What you need to do: Begin with the line containing "75: (420, 226, 1.84)" and copy each line exactly through the last line of the entries, inclusive.

Study material:
----
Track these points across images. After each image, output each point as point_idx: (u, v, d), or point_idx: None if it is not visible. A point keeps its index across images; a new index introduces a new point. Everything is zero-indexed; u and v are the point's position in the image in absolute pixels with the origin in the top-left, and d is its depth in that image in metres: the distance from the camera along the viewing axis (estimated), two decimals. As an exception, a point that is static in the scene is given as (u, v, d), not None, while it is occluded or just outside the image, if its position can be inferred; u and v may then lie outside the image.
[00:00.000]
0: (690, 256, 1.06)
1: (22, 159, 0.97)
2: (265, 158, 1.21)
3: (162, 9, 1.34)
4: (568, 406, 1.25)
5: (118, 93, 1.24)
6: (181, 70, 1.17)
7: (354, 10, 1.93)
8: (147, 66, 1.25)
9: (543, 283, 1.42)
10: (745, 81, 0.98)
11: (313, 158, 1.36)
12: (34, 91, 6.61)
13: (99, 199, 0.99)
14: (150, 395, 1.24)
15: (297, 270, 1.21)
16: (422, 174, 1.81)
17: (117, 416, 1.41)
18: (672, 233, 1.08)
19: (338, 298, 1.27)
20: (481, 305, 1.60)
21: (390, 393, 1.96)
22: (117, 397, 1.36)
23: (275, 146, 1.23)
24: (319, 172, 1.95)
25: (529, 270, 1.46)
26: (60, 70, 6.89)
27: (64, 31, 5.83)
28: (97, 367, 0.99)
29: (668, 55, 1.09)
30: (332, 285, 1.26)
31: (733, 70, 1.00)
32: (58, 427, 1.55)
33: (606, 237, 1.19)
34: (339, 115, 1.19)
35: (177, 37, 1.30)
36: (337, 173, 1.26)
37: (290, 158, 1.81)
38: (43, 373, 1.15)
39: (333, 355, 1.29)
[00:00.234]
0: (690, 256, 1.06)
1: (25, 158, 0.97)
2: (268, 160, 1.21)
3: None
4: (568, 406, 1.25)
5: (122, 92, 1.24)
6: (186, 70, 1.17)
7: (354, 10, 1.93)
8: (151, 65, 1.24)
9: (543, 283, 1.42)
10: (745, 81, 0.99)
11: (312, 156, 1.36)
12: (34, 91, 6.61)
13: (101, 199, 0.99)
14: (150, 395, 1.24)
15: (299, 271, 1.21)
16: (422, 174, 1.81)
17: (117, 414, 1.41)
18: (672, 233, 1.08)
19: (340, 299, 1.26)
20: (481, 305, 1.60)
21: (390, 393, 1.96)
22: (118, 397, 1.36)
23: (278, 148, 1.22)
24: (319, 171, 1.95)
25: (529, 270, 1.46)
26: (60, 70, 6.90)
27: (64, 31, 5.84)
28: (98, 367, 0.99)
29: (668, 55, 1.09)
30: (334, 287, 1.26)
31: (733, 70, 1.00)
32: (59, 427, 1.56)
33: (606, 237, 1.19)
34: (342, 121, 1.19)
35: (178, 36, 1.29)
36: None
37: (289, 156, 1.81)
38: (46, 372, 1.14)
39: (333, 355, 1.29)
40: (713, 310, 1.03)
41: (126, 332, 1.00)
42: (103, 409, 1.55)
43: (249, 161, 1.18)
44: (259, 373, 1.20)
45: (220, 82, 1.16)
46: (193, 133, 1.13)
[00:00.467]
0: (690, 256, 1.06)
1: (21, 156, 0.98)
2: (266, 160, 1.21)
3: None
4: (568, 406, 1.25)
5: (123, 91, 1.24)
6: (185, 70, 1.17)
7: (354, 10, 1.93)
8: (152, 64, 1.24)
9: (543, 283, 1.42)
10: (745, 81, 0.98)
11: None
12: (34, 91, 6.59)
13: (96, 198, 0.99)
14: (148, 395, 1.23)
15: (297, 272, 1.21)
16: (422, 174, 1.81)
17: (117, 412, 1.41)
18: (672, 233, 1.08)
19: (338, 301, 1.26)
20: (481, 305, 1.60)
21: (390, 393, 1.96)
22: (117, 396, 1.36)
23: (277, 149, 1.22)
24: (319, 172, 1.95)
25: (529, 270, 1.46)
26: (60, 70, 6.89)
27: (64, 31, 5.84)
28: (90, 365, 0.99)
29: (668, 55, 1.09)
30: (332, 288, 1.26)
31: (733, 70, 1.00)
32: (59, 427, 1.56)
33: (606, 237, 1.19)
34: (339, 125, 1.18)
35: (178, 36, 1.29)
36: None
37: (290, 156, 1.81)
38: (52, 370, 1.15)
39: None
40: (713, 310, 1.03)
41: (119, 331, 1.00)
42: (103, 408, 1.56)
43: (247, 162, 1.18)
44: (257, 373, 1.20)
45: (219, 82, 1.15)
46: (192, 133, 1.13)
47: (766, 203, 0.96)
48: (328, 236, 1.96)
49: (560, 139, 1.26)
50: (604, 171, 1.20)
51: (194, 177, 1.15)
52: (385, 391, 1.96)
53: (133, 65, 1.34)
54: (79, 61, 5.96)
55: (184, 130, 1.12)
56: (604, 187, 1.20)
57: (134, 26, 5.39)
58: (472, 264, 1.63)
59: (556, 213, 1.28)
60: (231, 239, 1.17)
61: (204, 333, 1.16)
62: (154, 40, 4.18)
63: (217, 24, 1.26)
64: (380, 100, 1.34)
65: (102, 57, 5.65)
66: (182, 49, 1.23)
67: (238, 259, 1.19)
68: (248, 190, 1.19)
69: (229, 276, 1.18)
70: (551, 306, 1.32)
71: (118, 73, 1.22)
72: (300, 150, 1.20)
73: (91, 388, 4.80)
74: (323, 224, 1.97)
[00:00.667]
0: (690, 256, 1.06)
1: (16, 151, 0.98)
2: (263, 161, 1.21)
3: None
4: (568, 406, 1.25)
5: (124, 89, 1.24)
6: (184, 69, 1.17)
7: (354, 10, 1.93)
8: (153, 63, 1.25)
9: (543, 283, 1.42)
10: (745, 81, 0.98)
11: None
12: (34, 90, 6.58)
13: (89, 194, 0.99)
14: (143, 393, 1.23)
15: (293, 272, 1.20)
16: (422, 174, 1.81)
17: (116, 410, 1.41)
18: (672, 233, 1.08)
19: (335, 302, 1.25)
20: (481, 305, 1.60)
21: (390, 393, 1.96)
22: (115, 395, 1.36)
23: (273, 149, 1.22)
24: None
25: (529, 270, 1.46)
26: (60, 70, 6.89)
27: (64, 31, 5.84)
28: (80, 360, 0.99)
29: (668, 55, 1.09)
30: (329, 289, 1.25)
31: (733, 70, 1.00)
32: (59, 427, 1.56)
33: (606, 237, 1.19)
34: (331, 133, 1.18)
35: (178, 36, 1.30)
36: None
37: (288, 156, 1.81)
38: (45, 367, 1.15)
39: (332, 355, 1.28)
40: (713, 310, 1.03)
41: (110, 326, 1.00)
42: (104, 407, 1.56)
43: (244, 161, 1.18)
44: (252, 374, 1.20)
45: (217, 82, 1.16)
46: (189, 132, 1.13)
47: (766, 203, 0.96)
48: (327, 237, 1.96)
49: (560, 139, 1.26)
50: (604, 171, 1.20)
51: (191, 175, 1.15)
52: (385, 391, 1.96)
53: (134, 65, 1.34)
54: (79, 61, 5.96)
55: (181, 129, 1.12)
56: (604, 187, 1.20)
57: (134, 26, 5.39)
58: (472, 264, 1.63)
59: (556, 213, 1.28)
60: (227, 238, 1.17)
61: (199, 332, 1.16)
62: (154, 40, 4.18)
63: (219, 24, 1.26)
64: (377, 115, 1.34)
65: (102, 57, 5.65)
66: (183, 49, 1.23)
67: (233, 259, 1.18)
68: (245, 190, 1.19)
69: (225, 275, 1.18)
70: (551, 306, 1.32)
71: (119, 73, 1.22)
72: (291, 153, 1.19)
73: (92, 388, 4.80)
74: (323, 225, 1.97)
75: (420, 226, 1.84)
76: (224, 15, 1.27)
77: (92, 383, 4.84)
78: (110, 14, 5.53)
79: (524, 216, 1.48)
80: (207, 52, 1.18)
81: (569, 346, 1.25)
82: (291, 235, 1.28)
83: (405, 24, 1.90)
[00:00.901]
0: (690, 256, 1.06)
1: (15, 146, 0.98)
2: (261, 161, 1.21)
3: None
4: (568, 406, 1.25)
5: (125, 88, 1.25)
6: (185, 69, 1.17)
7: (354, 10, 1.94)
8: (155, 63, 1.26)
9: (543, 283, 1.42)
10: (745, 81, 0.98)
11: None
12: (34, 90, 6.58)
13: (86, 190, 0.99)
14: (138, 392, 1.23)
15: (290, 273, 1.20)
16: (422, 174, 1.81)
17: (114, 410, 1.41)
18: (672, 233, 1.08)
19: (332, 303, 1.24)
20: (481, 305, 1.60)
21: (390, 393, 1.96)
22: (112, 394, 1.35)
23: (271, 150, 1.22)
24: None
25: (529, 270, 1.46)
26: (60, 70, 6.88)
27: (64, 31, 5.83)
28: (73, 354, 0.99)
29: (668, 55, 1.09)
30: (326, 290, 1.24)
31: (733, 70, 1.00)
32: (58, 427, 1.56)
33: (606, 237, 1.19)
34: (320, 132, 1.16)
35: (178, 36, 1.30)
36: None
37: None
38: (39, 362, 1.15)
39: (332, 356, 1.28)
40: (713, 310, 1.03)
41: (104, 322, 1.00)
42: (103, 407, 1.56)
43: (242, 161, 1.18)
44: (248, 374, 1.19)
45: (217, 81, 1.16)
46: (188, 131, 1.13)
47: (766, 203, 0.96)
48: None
----
Reply:
75: (420, 226, 1.84)
76: (224, 15, 1.27)
77: (92, 383, 4.84)
78: (110, 14, 5.53)
79: (524, 216, 1.48)
80: (207, 52, 1.18)
81: (569, 346, 1.25)
82: (291, 235, 1.28)
83: (405, 24, 1.90)
[00:00.901]
0: (690, 256, 1.06)
1: (15, 146, 0.98)
2: (261, 161, 1.21)
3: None
4: (568, 406, 1.25)
5: (125, 88, 1.25)
6: (185, 69, 1.17)
7: (354, 10, 1.94)
8: (155, 63, 1.26)
9: (543, 283, 1.42)
10: (745, 81, 0.98)
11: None
12: (34, 90, 6.58)
13: (86, 190, 0.99)
14: (138, 392, 1.23)
15: (290, 273, 1.20)
16: (422, 174, 1.81)
17: (114, 410, 1.41)
18: (672, 233, 1.08)
19: (332, 303, 1.24)
20: (481, 305, 1.60)
21: (390, 393, 1.96)
22: (112, 394, 1.35)
23: (271, 150, 1.22)
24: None
25: (529, 270, 1.46)
26: (60, 70, 6.88)
27: (64, 31, 5.83)
28: (73, 354, 0.99)
29: (668, 55, 1.09)
30: (326, 290, 1.24)
31: (733, 70, 1.00)
32: (58, 427, 1.56)
33: (606, 237, 1.19)
34: (320, 132, 1.16)
35: (178, 36, 1.30)
36: None
37: None
38: (39, 362, 1.15)
39: (332, 356, 1.28)
40: (713, 310, 1.03)
41: (104, 322, 1.00)
42: (103, 407, 1.56)
43: (242, 161, 1.18)
44: (248, 374, 1.19)
45: (217, 81, 1.16)
46: (188, 131, 1.13)
47: (766, 203, 0.96)
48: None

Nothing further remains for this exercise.